## Data items
__________

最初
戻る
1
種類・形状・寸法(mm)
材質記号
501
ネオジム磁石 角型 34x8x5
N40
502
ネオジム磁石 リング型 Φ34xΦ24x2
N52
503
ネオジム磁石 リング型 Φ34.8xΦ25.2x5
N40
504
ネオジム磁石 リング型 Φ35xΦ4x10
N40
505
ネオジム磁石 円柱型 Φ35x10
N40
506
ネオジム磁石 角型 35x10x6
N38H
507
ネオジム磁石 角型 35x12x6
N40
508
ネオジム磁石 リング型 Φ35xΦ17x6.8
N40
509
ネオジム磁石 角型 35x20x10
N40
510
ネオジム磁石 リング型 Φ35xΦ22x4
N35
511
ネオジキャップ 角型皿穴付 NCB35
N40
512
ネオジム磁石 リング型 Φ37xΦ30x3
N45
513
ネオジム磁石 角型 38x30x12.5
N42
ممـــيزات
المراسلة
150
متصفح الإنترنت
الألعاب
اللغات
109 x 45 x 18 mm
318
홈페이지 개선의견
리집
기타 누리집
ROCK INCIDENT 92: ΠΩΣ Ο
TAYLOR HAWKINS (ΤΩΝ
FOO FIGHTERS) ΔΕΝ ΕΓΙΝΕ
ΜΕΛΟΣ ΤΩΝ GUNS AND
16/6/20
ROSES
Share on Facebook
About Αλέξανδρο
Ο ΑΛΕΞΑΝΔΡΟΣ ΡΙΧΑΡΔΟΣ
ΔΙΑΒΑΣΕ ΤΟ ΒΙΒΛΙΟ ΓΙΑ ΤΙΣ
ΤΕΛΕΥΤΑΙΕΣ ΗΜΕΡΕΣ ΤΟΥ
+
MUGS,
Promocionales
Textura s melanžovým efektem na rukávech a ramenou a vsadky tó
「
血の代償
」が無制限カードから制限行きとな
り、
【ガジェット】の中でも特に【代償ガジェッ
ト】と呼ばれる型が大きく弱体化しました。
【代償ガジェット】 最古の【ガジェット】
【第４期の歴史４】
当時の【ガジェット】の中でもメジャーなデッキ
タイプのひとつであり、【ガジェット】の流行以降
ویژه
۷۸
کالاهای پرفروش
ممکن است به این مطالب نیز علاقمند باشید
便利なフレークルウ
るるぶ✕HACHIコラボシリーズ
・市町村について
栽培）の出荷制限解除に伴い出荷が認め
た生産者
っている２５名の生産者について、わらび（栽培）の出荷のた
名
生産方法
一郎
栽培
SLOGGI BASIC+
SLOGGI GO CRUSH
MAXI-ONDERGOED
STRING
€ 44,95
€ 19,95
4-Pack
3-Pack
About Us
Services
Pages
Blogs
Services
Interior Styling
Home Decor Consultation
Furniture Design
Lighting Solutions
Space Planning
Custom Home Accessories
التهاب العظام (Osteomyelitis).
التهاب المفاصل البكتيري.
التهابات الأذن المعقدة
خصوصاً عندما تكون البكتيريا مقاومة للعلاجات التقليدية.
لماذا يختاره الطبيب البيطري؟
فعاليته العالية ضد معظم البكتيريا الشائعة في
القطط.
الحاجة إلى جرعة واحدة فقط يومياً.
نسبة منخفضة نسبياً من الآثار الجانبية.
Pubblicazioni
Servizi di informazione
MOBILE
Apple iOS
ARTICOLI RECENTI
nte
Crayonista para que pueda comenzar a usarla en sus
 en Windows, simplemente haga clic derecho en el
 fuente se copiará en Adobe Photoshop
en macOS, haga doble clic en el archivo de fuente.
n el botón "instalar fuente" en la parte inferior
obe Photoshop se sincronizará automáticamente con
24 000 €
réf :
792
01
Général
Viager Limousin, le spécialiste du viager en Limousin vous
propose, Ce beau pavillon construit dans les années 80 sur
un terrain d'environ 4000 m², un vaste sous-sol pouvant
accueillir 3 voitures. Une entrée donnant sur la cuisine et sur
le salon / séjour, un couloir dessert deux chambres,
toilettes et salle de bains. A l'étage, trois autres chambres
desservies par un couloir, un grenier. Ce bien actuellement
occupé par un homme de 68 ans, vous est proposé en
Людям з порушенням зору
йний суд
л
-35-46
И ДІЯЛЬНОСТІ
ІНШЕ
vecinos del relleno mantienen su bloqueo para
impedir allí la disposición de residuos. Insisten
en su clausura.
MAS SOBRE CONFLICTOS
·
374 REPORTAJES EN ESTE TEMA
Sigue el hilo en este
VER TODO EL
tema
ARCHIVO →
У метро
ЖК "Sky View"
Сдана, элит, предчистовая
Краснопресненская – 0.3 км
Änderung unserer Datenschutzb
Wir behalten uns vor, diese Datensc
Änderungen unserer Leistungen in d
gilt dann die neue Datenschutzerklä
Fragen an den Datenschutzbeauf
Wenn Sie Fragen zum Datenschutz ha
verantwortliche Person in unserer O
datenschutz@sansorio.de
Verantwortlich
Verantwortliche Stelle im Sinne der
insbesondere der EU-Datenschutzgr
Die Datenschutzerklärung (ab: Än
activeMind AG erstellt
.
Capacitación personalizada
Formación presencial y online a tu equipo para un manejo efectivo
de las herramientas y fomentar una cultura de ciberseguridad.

__________

## Work to complete
Return each line of the listing that includes the word "unserer".

## Output for this task
Änderung unserer Datenschutzb
Änderungen unserer Leistungen in d
verantwortliche Person in unserer O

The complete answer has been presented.